Funny, some Rubyists are stupider than a piece of wood
This one for example. He proposes a simple way to make Java developers angry, by showing them some code. His example is
File.open('server.cert').readlines[1..-2].join.gsub(/\n/, '')
and throws a challenge:
Anyhoo, all you have to do now is find someone who uses a big stupid language and throw an example like above to their face and tell them to beat it. See if they can write it more elegantly using their language. The beauty of the trick is that there’s no way in this world that’s gonna happen.
My 20min Java version looks like this - more or less identical:
File.open("server.cert").readlines(1, -2).join().gsub("\n", "")
Poor blogger, another fanboy without a clue who confuses languages and API design - in this case method chaining.
Because there’s a very high probability that the other person, yes, the one who’s using a big stupid language, will get so angry and beat you up.
Nope, I just write the code in Java. That’s all.

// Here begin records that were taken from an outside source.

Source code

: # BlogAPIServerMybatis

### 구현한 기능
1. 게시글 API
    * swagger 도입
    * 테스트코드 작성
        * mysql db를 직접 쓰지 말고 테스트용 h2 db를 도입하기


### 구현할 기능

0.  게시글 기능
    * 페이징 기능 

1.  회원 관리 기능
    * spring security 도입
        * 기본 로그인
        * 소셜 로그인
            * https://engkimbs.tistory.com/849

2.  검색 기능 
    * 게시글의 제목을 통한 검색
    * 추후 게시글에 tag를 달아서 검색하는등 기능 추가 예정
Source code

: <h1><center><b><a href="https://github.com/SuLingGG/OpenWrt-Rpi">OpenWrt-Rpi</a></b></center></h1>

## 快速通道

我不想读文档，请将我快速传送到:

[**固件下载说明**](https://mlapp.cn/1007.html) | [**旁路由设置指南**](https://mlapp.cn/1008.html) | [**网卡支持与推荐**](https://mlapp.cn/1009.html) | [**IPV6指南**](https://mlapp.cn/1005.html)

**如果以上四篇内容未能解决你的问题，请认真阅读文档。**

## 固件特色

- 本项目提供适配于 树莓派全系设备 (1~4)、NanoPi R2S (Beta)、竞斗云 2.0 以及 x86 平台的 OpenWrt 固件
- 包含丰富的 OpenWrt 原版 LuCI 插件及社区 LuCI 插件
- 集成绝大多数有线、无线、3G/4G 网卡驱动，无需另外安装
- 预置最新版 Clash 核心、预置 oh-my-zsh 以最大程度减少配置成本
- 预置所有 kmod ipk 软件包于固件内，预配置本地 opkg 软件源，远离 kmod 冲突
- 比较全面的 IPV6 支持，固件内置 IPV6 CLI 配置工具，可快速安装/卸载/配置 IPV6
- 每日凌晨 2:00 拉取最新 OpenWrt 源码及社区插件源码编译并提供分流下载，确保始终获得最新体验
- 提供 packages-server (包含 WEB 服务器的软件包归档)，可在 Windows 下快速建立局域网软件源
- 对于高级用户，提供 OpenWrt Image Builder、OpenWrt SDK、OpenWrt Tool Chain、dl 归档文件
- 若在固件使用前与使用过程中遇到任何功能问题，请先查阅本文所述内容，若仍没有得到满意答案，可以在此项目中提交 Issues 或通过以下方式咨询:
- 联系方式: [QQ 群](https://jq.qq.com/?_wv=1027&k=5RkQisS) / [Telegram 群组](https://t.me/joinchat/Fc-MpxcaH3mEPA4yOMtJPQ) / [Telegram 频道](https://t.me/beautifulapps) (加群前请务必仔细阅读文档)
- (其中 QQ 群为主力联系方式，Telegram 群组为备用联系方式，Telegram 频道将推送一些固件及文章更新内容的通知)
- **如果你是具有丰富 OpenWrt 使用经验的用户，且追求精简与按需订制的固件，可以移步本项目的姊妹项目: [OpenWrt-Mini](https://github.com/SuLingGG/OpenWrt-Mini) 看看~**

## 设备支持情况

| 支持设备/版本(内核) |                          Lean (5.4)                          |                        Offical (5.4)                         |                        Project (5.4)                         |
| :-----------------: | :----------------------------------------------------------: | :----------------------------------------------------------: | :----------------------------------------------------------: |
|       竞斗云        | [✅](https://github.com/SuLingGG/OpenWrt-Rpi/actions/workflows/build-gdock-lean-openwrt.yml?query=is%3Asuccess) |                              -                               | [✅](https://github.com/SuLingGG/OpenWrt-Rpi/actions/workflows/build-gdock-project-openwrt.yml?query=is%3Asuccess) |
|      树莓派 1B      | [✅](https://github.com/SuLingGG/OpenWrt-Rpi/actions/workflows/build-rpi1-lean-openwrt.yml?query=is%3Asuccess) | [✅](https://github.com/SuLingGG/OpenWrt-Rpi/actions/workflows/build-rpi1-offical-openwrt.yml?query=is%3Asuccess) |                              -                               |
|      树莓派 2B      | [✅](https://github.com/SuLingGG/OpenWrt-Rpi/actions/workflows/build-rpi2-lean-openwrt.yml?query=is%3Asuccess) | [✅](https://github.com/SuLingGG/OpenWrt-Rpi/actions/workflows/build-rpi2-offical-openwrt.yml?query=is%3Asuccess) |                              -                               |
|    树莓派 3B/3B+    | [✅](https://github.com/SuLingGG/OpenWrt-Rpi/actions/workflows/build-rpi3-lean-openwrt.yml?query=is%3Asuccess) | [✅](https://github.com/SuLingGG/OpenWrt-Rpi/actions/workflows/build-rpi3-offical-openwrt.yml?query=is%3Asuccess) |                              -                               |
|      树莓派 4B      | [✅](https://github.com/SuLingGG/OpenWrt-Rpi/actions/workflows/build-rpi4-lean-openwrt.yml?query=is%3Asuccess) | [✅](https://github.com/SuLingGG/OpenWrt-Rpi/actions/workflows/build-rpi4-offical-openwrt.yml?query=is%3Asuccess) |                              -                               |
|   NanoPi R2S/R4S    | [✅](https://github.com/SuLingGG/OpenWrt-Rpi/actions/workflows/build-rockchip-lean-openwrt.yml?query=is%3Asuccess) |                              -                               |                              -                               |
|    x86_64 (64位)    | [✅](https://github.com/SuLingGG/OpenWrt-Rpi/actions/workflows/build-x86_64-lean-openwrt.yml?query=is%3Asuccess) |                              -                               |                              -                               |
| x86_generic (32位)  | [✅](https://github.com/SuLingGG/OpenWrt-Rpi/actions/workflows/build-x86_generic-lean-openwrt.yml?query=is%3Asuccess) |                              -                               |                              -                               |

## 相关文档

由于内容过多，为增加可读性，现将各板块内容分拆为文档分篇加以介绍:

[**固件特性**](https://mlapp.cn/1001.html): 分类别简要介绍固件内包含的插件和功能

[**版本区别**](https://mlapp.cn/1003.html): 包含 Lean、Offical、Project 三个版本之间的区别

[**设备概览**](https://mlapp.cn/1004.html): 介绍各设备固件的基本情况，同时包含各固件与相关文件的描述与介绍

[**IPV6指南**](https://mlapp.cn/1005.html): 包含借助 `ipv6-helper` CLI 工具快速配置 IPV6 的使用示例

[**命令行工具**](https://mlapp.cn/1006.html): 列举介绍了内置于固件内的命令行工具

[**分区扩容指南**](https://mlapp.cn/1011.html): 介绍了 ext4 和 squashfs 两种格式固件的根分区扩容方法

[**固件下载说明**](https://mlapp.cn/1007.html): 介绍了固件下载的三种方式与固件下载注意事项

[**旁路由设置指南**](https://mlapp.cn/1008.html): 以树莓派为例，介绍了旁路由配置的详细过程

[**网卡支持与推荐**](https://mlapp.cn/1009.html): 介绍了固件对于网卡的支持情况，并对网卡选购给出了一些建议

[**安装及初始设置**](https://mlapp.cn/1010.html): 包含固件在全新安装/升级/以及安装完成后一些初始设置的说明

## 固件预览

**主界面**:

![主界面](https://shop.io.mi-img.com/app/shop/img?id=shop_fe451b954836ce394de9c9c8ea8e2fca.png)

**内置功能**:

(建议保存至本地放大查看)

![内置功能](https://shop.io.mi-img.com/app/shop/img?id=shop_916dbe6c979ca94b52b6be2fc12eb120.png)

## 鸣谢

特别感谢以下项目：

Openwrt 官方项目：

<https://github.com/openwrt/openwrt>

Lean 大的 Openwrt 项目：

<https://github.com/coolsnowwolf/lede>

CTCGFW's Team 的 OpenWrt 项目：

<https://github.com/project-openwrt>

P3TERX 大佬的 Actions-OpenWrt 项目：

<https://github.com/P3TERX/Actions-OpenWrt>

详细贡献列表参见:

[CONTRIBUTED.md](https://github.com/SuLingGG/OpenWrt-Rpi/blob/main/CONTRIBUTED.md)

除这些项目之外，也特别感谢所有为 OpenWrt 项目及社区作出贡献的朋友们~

(Beside that, the oneliner is hard to read, hard to maintain, hard to reuse. Fine if your the sole developer in a project, bad if there are 50 others who need to maintain your code. I’d prefer a CertStripper ;-)
(As a second side node, where is the fluent interface to google collections, I’ve needed one today)
Update: Someone wrote a comment to the linked blog post by copying parts of this post. And because someone asked: No this cannot be done with the JDK, therefor it’s an API problem. You need to write some code on your own to fluently wrap JDK classes. See the mentioned fluent interface link above to see how this can be done to an existing API.
“My language can beat up your language” is a game played by school kids. Adults are busy putting bread on the table, and will gladly reach for whichever language does that best today. If it’s Ruby, fine. If it’s Java, that’s fine, too. And if it’s not Java, but the boss is paying better for Java today, then… well… I like bread on the table. Because it’s a grown-up world out there, full of Turing complete languages that are mostly good enough to do the job, and that all pretty-much suck in varying ways and are pretty-much great in other ways. I do have my preference, as we all do, but that preference doesn’t make my favorite language necessarily better. It makes it comfortable and broken in, like a favorite pair of shoes. It doesn’t give me blisters anymore.
The most important thing about a language and a platform is that you know it well. Because the language that you know very well is mighty and powerful, no matter how much it sucks compared to the much better one you don’t know at all.
Chuck Yeager said, of pilots and planes, “It’s the man, not the machine.” It’s just as true of programmers and languages.